9. based on a laser amplification method for claim 1-8 any one LD pump laser amplifier, it is characterized in that, laser is tested, calculate, obtain default pump energy density profile; Control the power output of the first laser module and the second laser module, make the power output of the first laser module and the second laser module than the strength ratio equaling two spikes in described default pump energy density profile; Laser exports successively after the first laser module, the first depolarization compensation rotor, the first Image relaying lens, the second Image relaying lens, the second depolarization compensation rotor and the second laser module.

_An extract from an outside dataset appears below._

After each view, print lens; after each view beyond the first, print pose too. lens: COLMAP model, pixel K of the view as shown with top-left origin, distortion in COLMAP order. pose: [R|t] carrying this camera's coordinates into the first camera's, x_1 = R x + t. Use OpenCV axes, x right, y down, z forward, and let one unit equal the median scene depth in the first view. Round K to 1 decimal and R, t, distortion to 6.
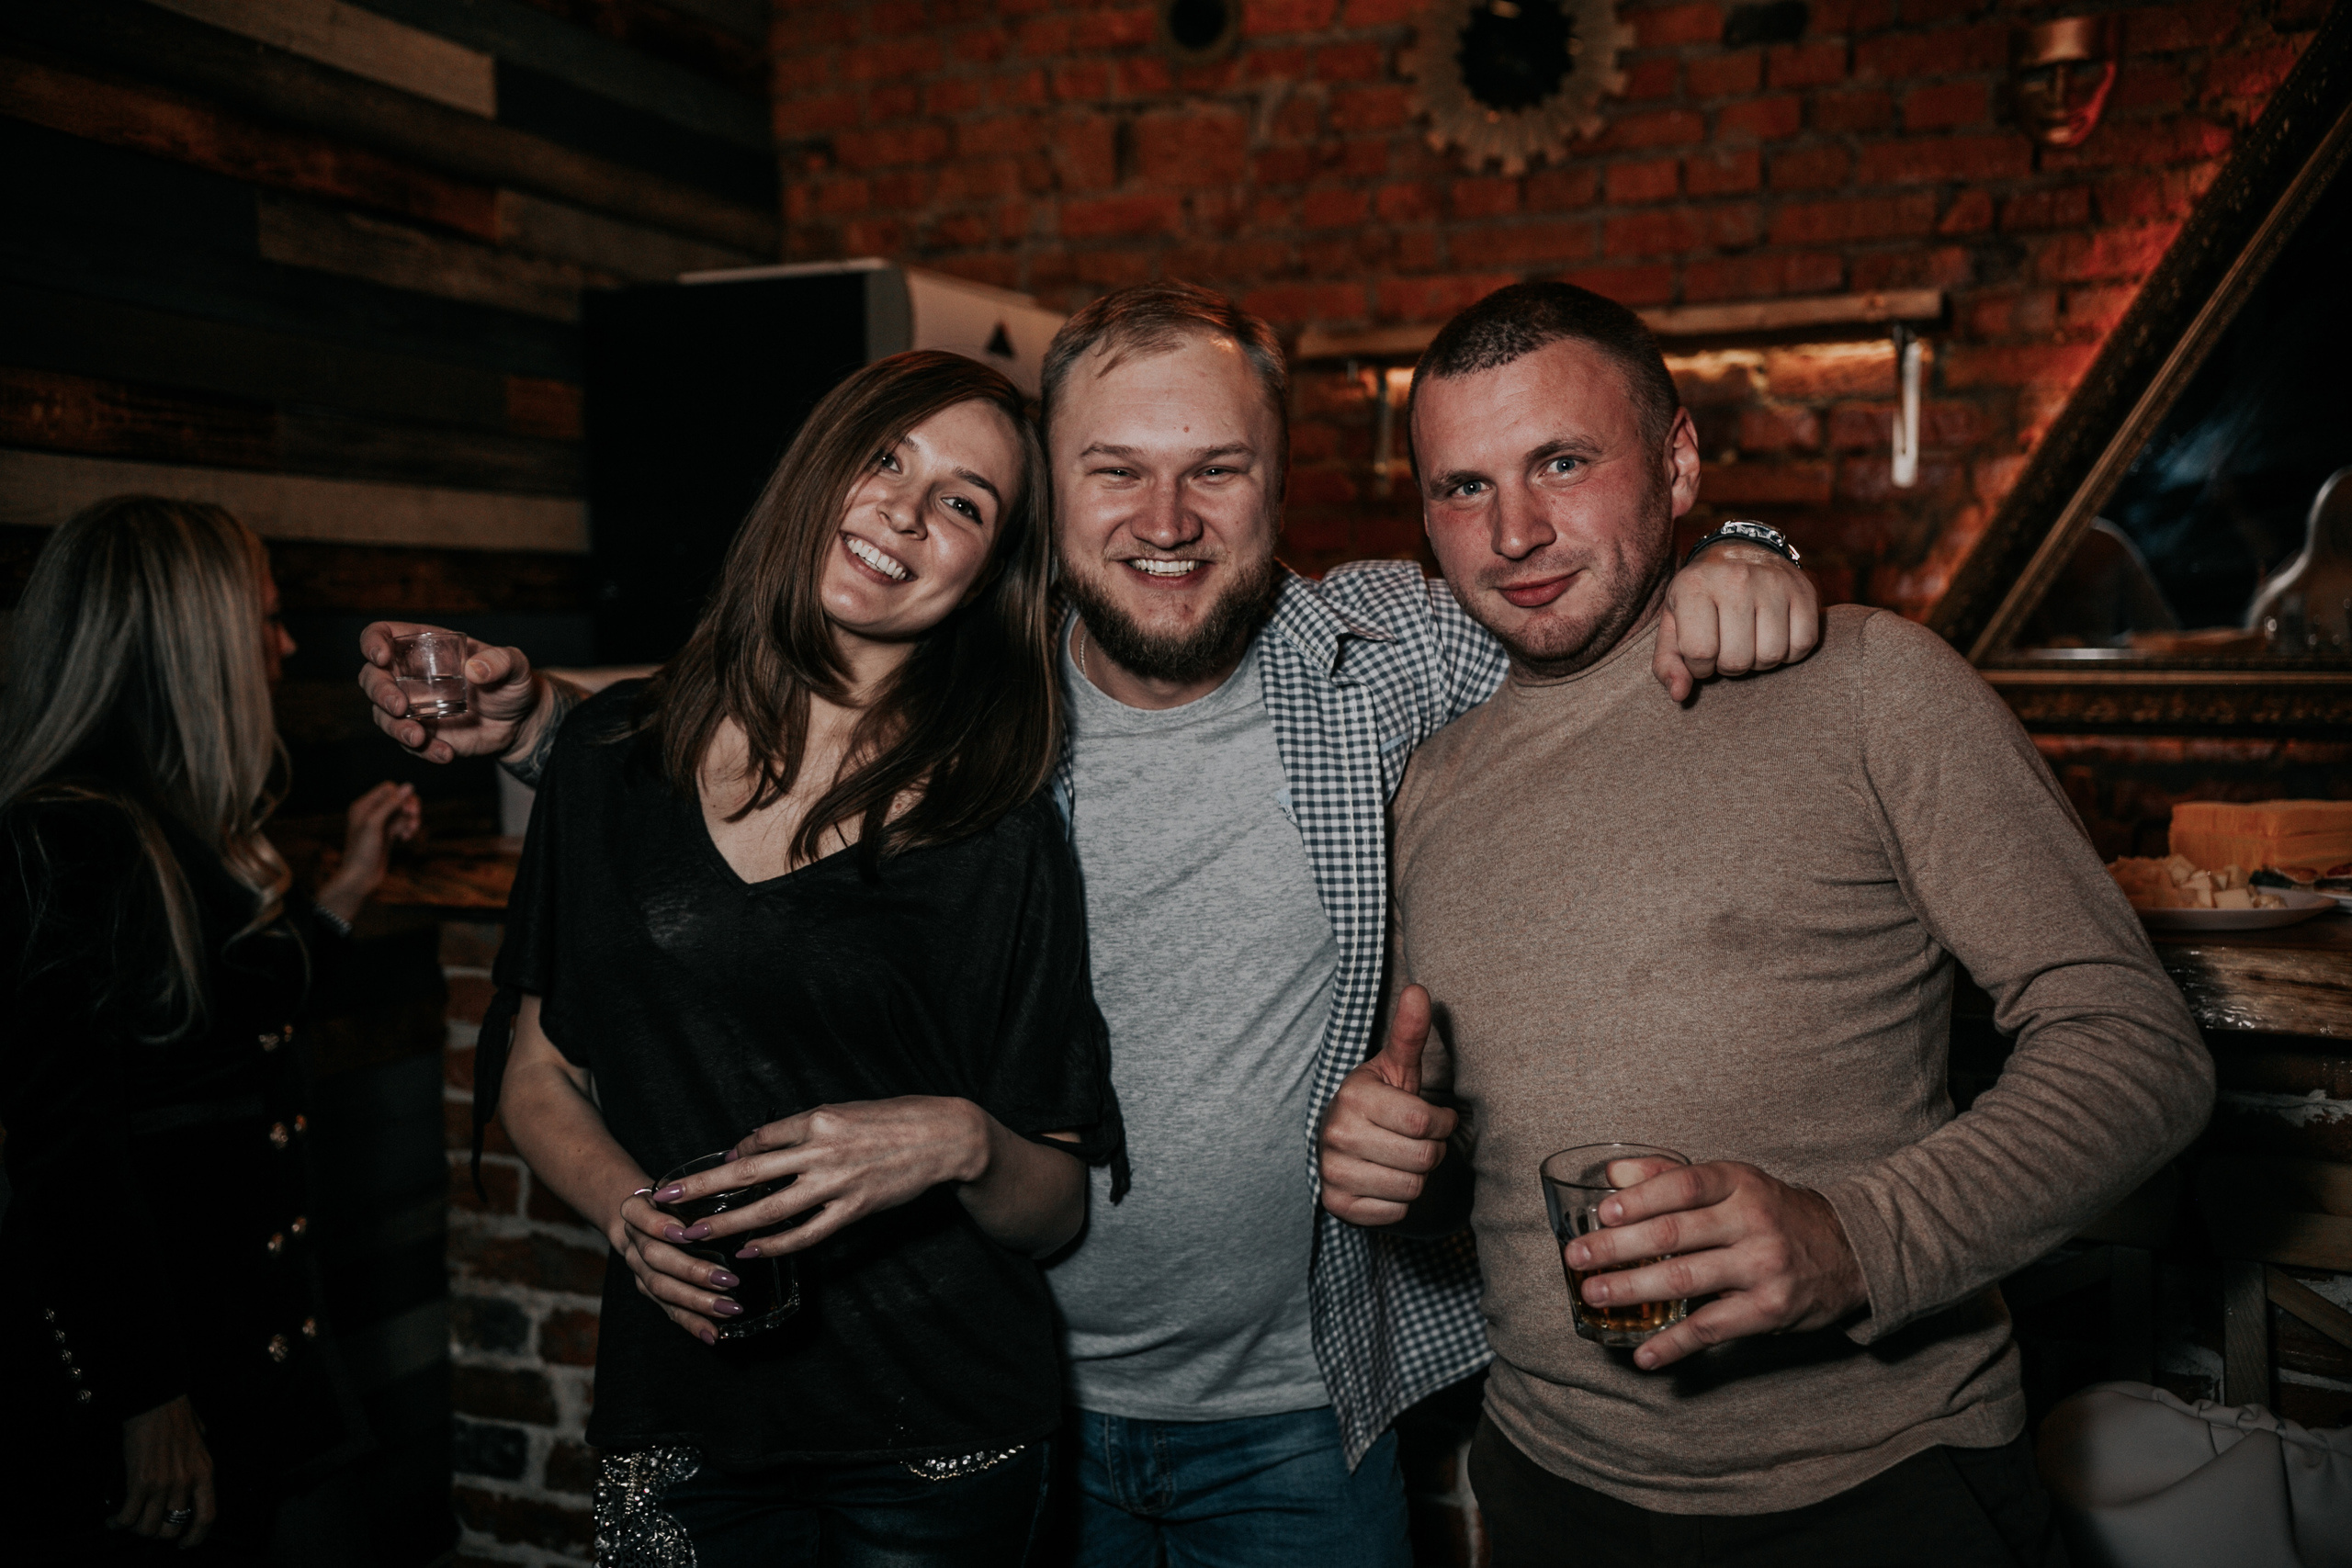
lens RADIAL K [[2274.3, 0, 1176.0], [0, 2274.3, 784.0], [0, 0, 1]] dist [0.161325, 0.005432]
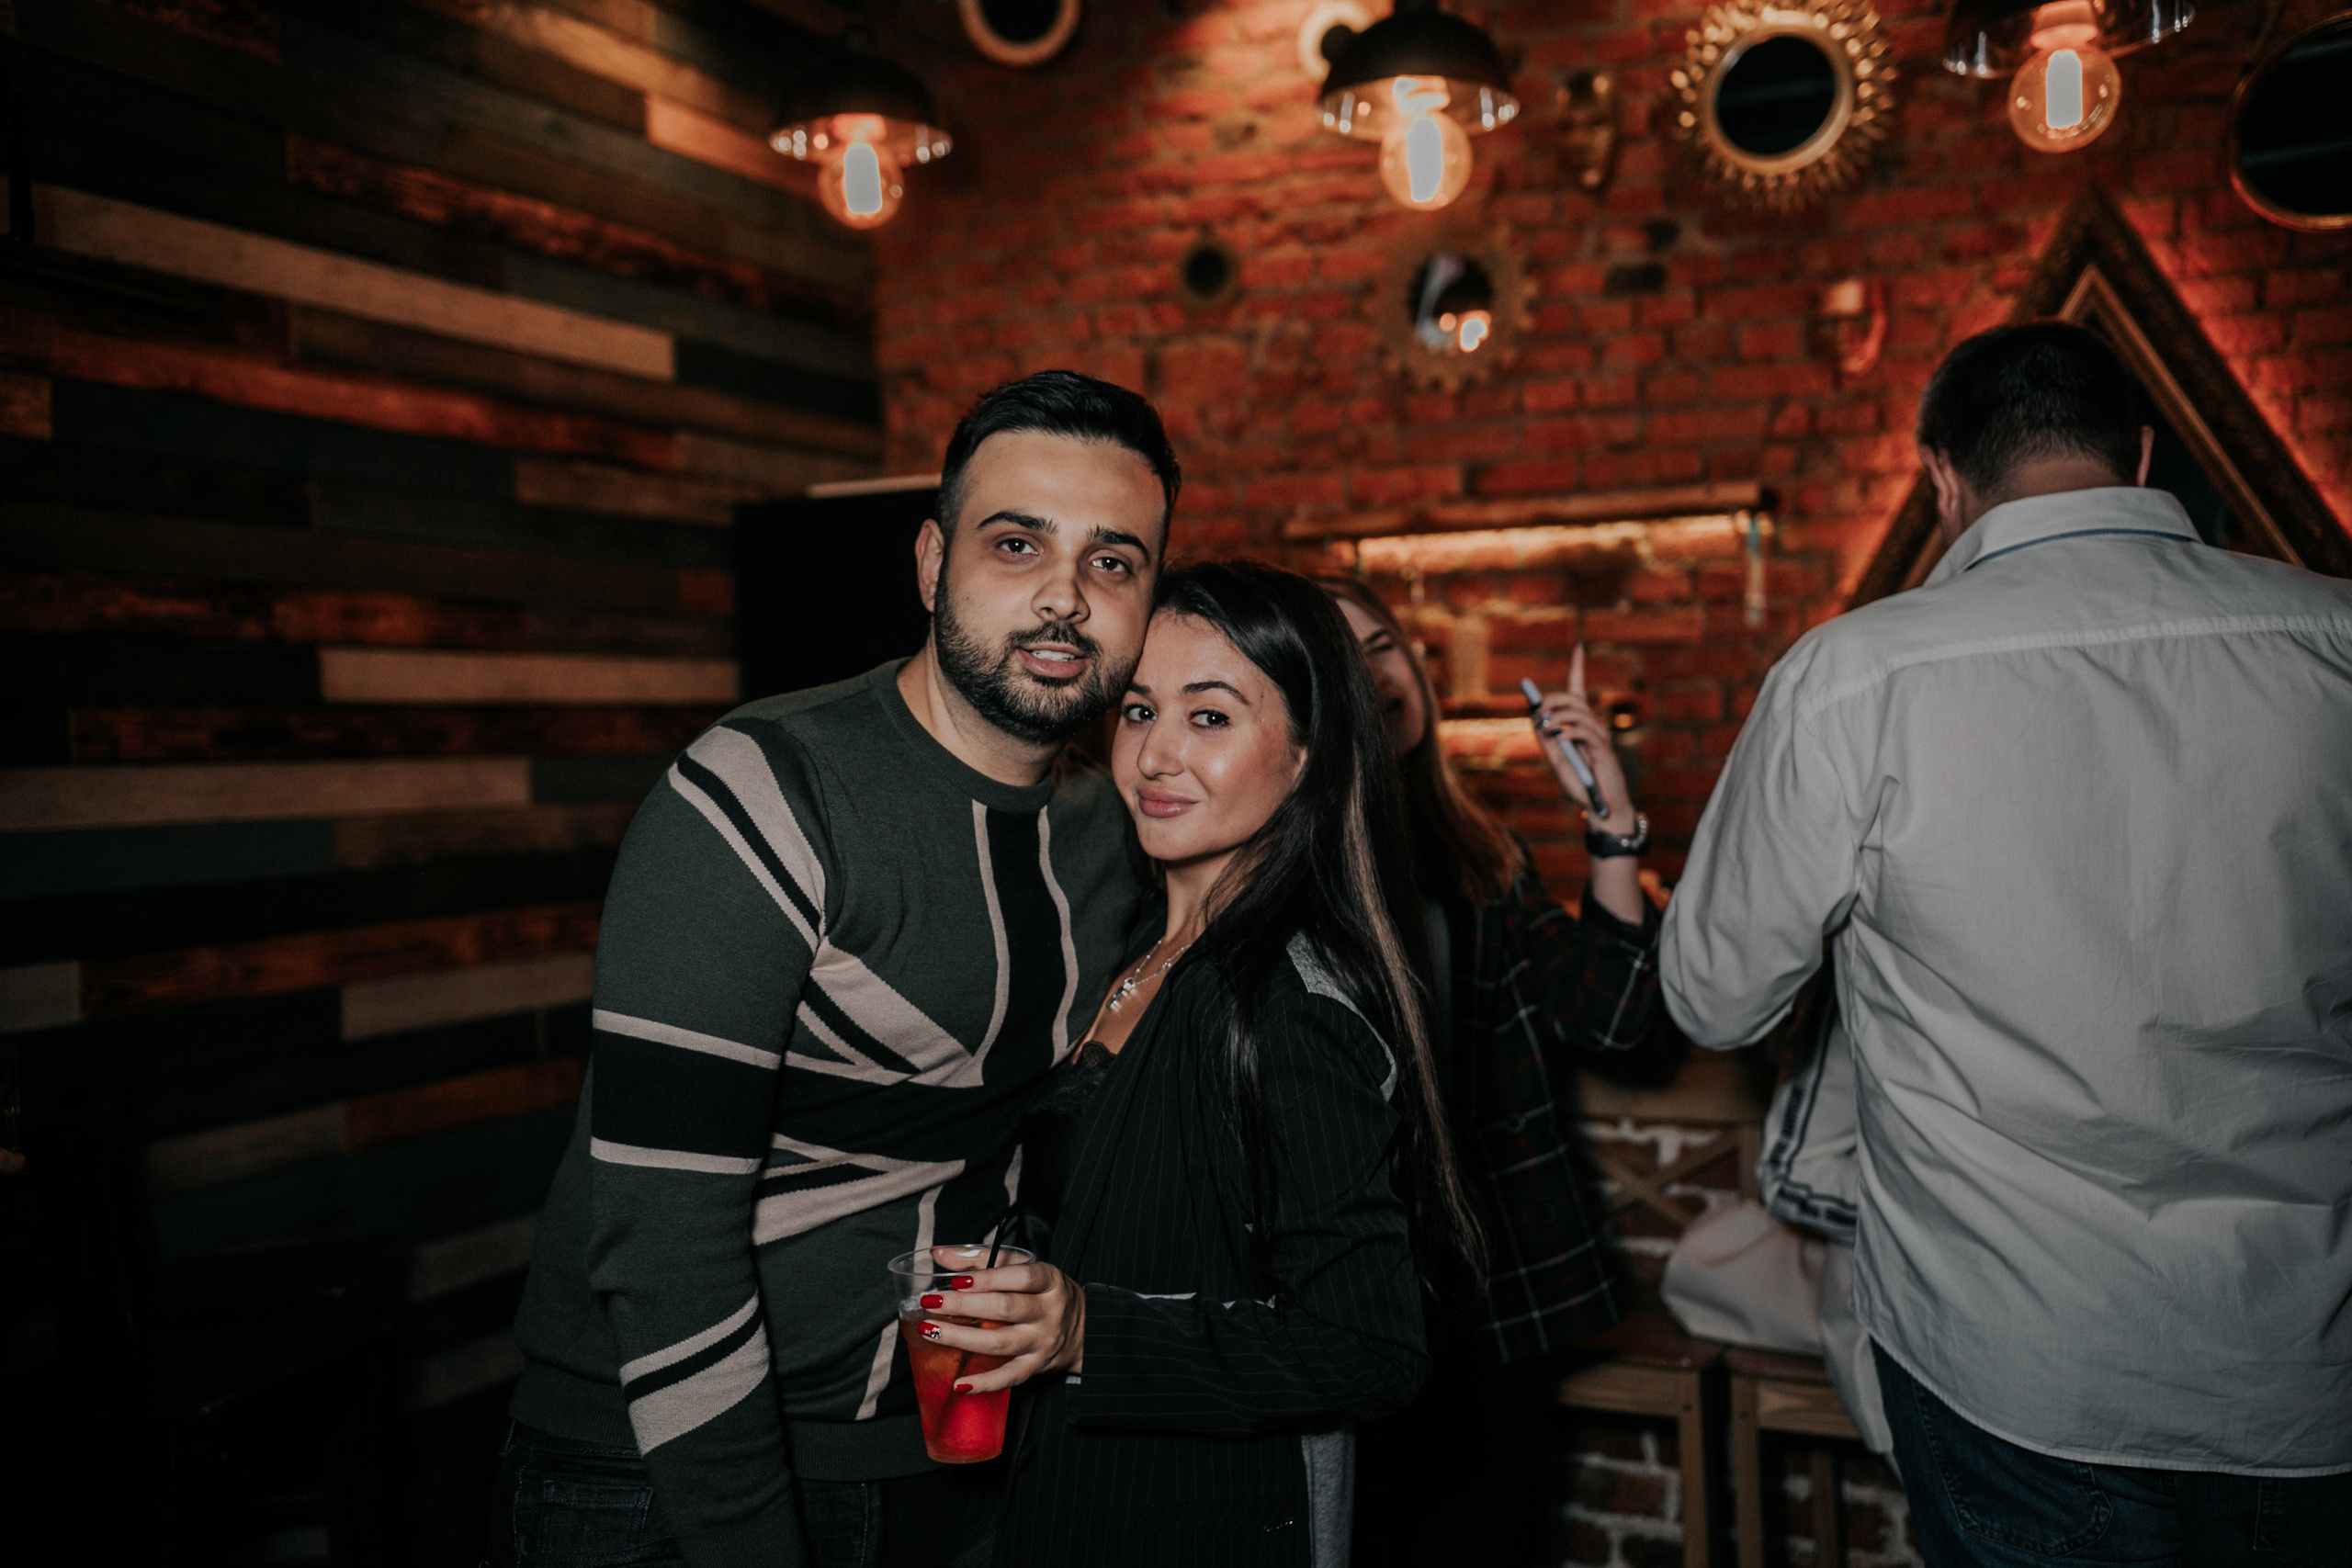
lens RADIAL K [[2274.3, 0, 1176.0], [0, 2274.3, 784.0], [0, 0, 1]] dist [0.161325, 0.005432]
pose [[0.999071, -0.023845, -0.035906, 0.034435], [0.022041, 0.998514, -0.049834, 0.014947], [0.037041, 0.048996, 0.998112, -0.277531]]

10. laser amplification method according to claim 9, is characterized in that, to the first laser module and the second laser module loading current simultaneously, and opens simultaneously or closes.

11. laser amplification methods according to claim 9, it is characterized in that, control the coolant water temperature of the first laser module and the second laser module, make the consistent wavelength of two spikes in the center operating wavelength of the center operating wavelength of the first laser module and the second laser module and described default pump energy density profile.

12. laser amplification methods according to claim 9, is characterized in that, control the loading current intensity of the first laser module and the second laser module, and then realize the control of the power output to the first laser module and the second laser module.